Input material section start

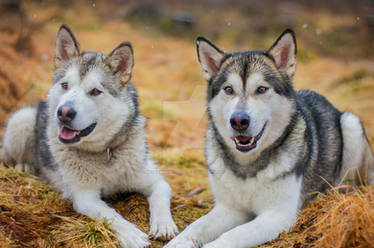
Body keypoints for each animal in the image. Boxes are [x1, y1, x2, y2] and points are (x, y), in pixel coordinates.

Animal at [1, 24, 178, 247]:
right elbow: (110, 214)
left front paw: (164, 224)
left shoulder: (155, 180)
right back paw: (25, 165)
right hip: (21, 120)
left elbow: (161, 196)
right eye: (65, 85)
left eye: (95, 91)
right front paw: (131, 234)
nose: (63, 112)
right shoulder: (85, 196)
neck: (105, 154)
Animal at [166, 29, 374, 248]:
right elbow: (194, 228)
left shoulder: (278, 215)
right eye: (229, 89)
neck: (247, 166)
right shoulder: (230, 208)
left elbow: (235, 234)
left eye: (261, 89)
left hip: (350, 124)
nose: (239, 121)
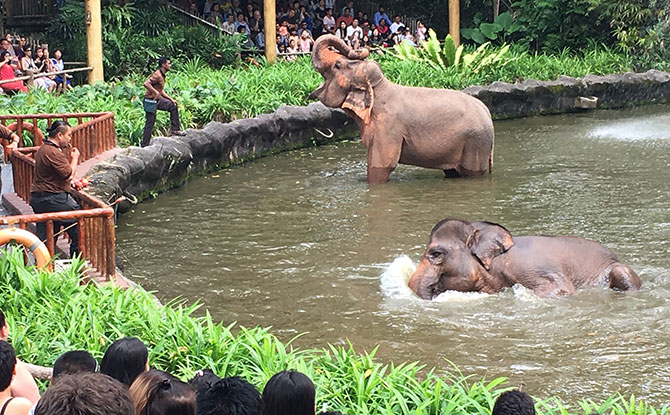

Input material section end

__Assignment__: Filter the entries and copy each line with "right".

__Completed exercise__:
right elbow: (110, 214)
right back paw: (25, 165)
right hip: (21, 120)
right eye: (65, 85)
right front paw: (131, 234)
right shoulder: (85, 196)
right elbow: (194, 228)
right eye: (229, 89)
right shoulder: (230, 208)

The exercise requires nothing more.